We've spent months using ClawHub daily, testing community skills, publishing our own, and curating our favorites. This is the practical guide we wish we had when we started.

5,705+
Total Skills
~3,002
Curated
10
Categories
1
Install Command

What is ClawHub?

An app store for your AI agent.

ClawHub (clawhub.ai) is the community-driven marketplace for OpenClaw skills. Think of it as npm for AI automation. Developers publish skills. Users browse, install, and run them. The CLI handles versioning, updates, and dependency management. In our experience, it's the fastest way to extend what your OpenClaw agent can do without writing code yourself.

Browse on the web

The ClawHub website lets you search, filter, and preview skills before installing. Read descriptions, check star counts, view changelogs, and see community comments. Every skill links to its source code on GitHub.

Install from the CLI

One command installs a skill into your workspace. The CLI uses vector and embedding search, so you can search by concept, not just keyword.
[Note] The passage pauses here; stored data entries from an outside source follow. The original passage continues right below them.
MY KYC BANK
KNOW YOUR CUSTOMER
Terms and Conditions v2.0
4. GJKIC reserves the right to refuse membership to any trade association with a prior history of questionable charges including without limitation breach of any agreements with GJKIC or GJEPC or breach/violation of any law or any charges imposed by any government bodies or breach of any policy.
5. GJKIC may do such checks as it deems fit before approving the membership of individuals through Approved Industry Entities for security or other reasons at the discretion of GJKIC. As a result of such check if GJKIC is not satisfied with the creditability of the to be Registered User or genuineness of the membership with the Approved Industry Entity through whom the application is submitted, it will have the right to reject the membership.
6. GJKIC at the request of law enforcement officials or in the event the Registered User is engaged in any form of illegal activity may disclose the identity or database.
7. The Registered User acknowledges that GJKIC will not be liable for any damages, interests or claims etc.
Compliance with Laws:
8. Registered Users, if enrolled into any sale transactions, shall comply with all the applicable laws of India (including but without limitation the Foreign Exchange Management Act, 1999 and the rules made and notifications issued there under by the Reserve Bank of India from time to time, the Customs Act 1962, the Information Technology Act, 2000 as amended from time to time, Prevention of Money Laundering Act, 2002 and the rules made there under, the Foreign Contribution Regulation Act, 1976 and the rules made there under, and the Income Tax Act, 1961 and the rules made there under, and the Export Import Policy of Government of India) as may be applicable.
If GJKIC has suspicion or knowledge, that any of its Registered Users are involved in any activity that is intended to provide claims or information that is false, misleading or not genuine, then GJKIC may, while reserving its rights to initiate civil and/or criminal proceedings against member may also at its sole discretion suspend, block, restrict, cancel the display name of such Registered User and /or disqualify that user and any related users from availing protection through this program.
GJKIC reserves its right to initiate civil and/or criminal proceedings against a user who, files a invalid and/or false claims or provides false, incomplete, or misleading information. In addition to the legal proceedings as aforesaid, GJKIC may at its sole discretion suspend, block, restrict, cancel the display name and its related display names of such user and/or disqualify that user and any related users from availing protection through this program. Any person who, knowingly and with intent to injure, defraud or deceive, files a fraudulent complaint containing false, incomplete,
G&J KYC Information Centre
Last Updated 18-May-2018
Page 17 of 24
Run clawhub search 'scrape product prices' and the results will surprise you.

Stay up to date

Skills use semver versioning. The clawhub update command pulls the latest version. A lock file at .clawhub/lock.json tracks what you have installed, so you can roll back if something breaks.

Skills by category

10 categories. Thousands of options.

ClawHub organizes skills into categories that map to real workflows. Here's what you will find in each, along with some standout skills we recommend.

800+

Research & Data

Web scraping, data extraction, competitive analysis. Standouts: x-research-skill for Twitter/X deep dives, reddit-trends for subreddit monitoring.

650+

Developer Tools

GitHub integrations, code review, deployment automation. Great for teams that want their agent to manage repos, run CI checks, or monitor PRs.

580+

Communication

Email drafting, Slack/Discord bots, SMS automation. Useful for customer support workflows where your agent handles first-response triage.

470+

Analytics & Reporting

Dashboard builders, Google Analytics connectors, KPI tracking. We use several of these for automated weekly reports sent via Telegram.

520+

Automation & Workflows

Multi-step orchestrators, cron schedulers, webhook handlers. The polyclaw skill is notable for running multi-agent coordination patterns.

410+

Content & Writing

Blog drafting, social media scheduling, content repurposing. Useful for marketing teams who want AI-assisted content pipelines.

380+

Infrastructure

Docker management, server monitoring, log analysis. The ha-mcp skill stands out for Home Assistant integration and IoT control.

350+

Web & Browser

Browser automation, screenshot capture, form filling. These extend OpenClaw's built-in browser with specialized site interactions.

320+

E-Commerce

Shopify, WooCommerce, inventory management. The shopify-order-returns-puller skill automates returns processing with minimal setup.

225+

Integrations

CRM connectors, calendar sync, project management bridges. Skills that connect OpenClaw to tools like HubSpot, Notion, and Asana.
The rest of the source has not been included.